Wednesday, July 31, 2019


2019-07-31 16:11:12

The optics were terrible. I know some of the comms people at the RCMP, and I trust they're too smart not to have given the advice for the commissioner to stay until the final question was asked and the family left. Nothing else mattered that day, from the public's perception, and, as tough as it is, whoever the lead communications person was should have insisted the Deputy Commish stay until the bitter end.

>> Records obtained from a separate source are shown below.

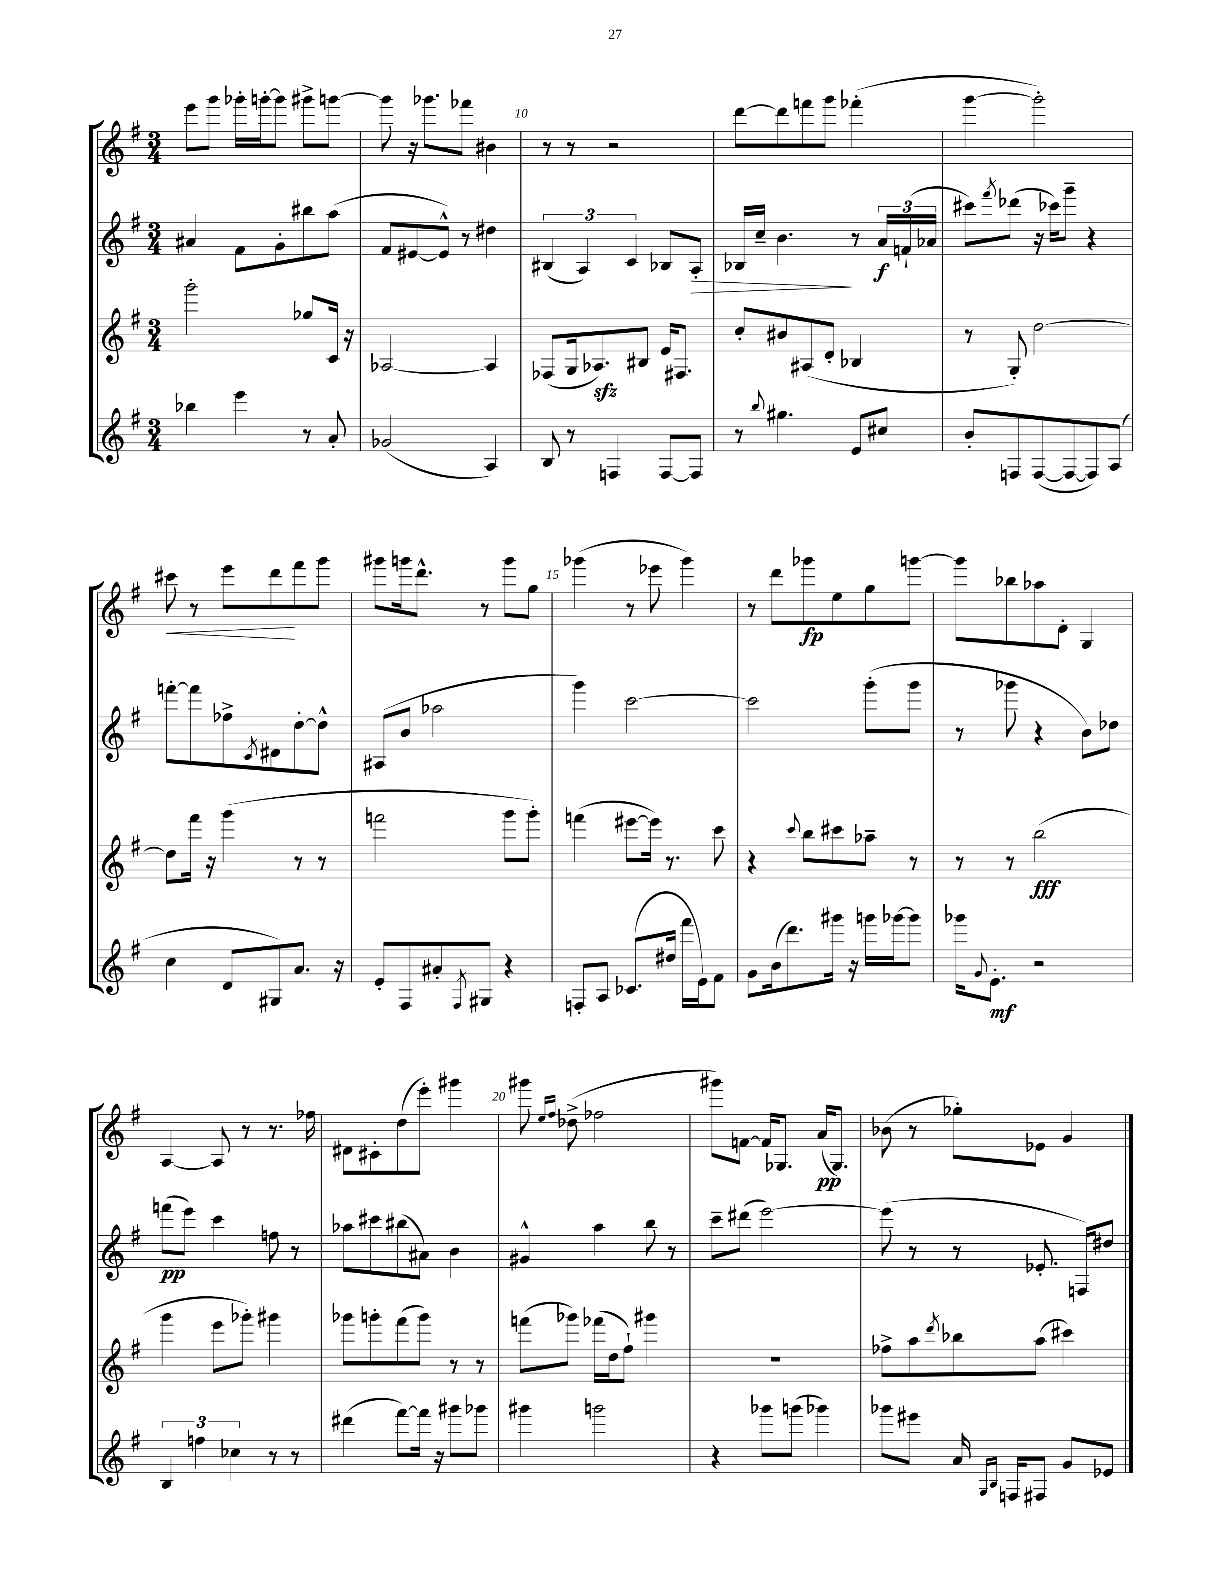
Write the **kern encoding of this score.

**kern	**kern	**kern	**kern
*staff4	*staff3	*staff2	*staff1
*clefG2	*clefG2	*clefG2	*clefG2
*k[f#]	*k[f#]	*k[f#]	*k[f#]
*M3/4	*M3/4	*M3/4	*M3/4
4bb-	2ggg'	4a#	8eee
.	.	.	8ggg
4eee	.	8f#	16ggg-'
.	.	.	[16ggg'
.	.	8g'	8ggg]
8r	8gg-	8bb#	8ggg#^
8a'	16c	(8aa	[8ggg
.	16r	.	.
=	=	=	=
(2g-	[2A-	8f#	8ggg]
.	.	[8e#	16r
.	.	.	8.ggg-
.	.	8e#^^])	.
.	.	8r	8fff-
4A)	4A-]	4dd#	4b#
=	=	=	=
8B	(8F-	(6B#	8r
8r	16G	.	8r
.	.	6A)	.
.	8.A-)	.	.
4F	.	.	2r
.	.	6c	.
.	8B#	.	.
[8F	16e	8B-	.
.	8.F#	.	.
8F]	.	8A'	.
=	=	=	=
8r	8cc'	16B-	[8ddd
.	.	16cc~	.
8qqbb	.	.	.
4.gg#	8b#	4.b	8ddd]
.	(8A#	.	8fff
.	8d'	.	8ggg
8e	4B-	8r	(4fff-'
8cc#	.	24a	.
.	.	(24f`	.
.	.	24a-	.
=	=	=	=
8b'	8r	8ccc#)	[4ggg
.	.	8qfff#	.
8F	8G')	(8ddd-	.
([8F	[2dd	16r	2ggg'])
.	.	16ccc-)	.
8F_	.	8ggg~	.
8F])	.	4r	.
(8A	.	.	.
=	=	=	=
4cc	8dd]	[8fff'	8ccc#
.	16fff#	8fff]	8r
.	16r	.	.
8d	(4ggg	8ff-^	8eee
.	.	8qc	.
8G#)	.	8d#	8ddd
8.a	8r	[8dd'	8fff#
.	8r	8dd^^]	8ggg
16r	.	.	.
=	=	=	=
8e'	2fff	(8A#	8ggg#
8F#	.	8b	16ggg
.	.	.	8.ddd^^
8a#'	.	2aa-	.
8qF#	.	.	.
8G#	.	.	8r
4r	8ggg	.	8ggg
.	8ggg')	.	8gg
=	=	=	=
8F'	(4fff	4ggg)	(4ggg-
8A	.	.	.
(8.c-	[8eee#	[2ccc	8r
.	16eee#])	.	8eee-
16dd#	8.r	.	.
16fff#	.	.	4ggg-)
16e)	.	.	.
8f#	8ccc	.	.
=	=	=	=
8g	4r	2ccc]	8r
(16b	.	.	8ddd
8.ddd)	.	.	.
.	8qqccc	.	.
.	8bb	.	8ggg-
16ggg#	8ccc#	.	8ee
16r	.	.	.
16ggg	8aa-~	(8ggg'	8gg
[16ggg-	.	.	.
8ggg-]	8r	8ggg	[8ggg
=	=	=	=
16ggg-	8r	8r	8ggg]
8qqg	.	.	.
8.e'	.	.	.
.	8r	8ggg-	8bb-
2r	(2bb	4r	8aa-
.	.	.	8d'
.	.	8b)	4G
.	.	8dd-	.
=	=	=	=
6B	4ggg	(8fff	[4A
.	.	8eee)	.
6ff	.	.	.
.	8eee	4ccc	8A]
6cc-	.	.	.
.	8ggg-')	.	8r
8r	4ggg#	8ff	8.r
8r	.	8r	.
.	.	.	16ff-
=	=	=	=
(4ddd#	8ggg-	8aa-	8d#
.	8ggg'	8ccc#	8c#'
[8fff#)	(8fff#	(8bb#	(8dd
16fff#]	8ggg)	8a#)	8eee')
16r	.	.	.
8ggg#	8r	4b	4ggg#
8ggg-	8r	.	.
=	=	=	=
4ggg#	(8fff	4g#^^	8ggg#
.	.	.	16qqee
.	.	.	16qqff#
.	8ggg-)	.	(8dd-^
2ggg	(16fff-	4aa	2ff-
.	16dd	.	.
.	8ff#`)	.	.
.	4ggg#	8bb	.
.	.	8r	.
=	=	=	=
4r	2.r	8ccc~	8ggg#)
.	.	(8ddd#	[8f
8ggg-	.	[2eee)	16f]
.	.	.	8.G-
(8ggg	.	.	.
4ggg-)	.	.	(16a
.	.	.	8.G-)
=	=	=	=
8ggg-	8ff-^	(8eee]	(8b-
8eee#	8aa	8r	8r
.	8qddd	.	.
16a	8bb-	8r	8gg-')
16qqG	.	.	.
16qqB	.	.	.
16F	.	.	.
8F#	(8aa	8.e-'	8e-
8g	4ccc#)	.	4g
.	.	16F)	.
8e-	.	8dd#	.
==	==	==	==
*-	*-	*-	*-
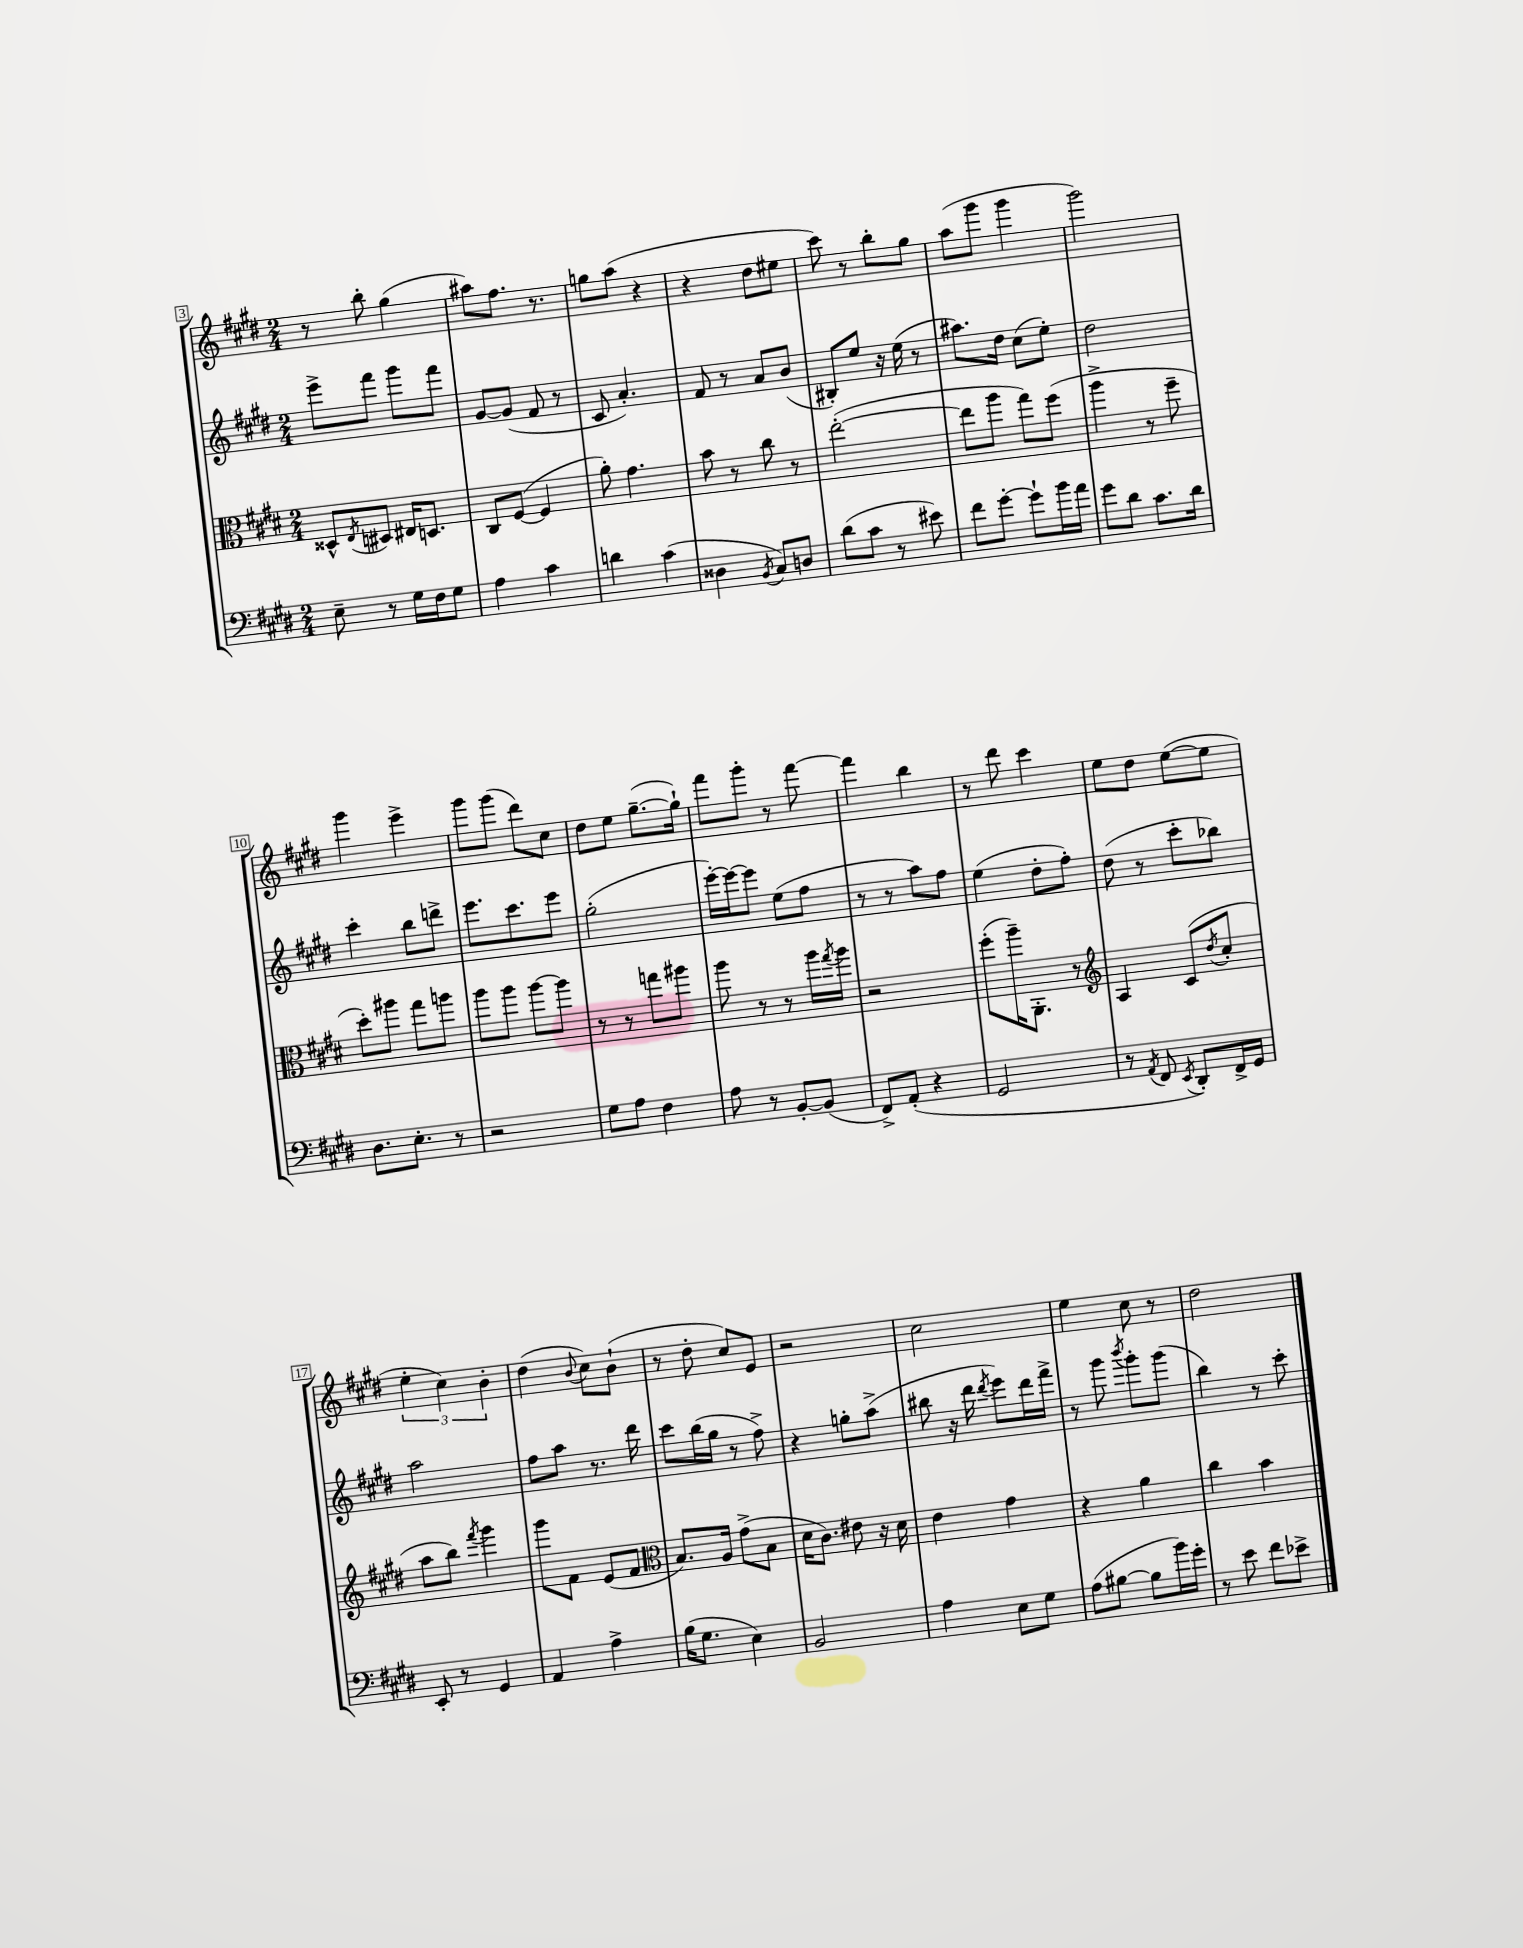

What was he thinking? He undermined any positive public perception they might've gained that morning, tough as it would have been.

2019-07-31 16:28:25

I don't know what happened in either case. I do think that communications people aren't to blame. Unfortunately, they take as much heat for what happened.

2019-07-31 15:48:39

Hi Grant You are absolutely correct The optics were terrible

People won't remember every word

But they will remember abrupt behavior

2019-07-31 16:27:01

They remember "how you made them feel".

Thank you.

2019-07-31 13:33:46

Very compelling post. On behalf of communicators and public relations professionals, THANK YOU for acknowledging that it isn't always their fault when these things go sideways. I have learned over my career that my role as a communication professional is to provide my best advice to leadership, but it doesn't mean they have to take that advice. If they don't, then I have to ensure we achieve the desired results (and potentially work on a mitigation strategy in the background if things go sideways). These can be hard lessons for leadership, but hopefully it is a lesson learned.

2019-07-31 16:26:27

I don't know of any good communications/media relations/public relations person who tells their bosses "let's not talk to the media - they don't need to know."

Yes it usually is entrenched management that is resistant to speaking to the media and that's why i said that. Thanks for highlighting it.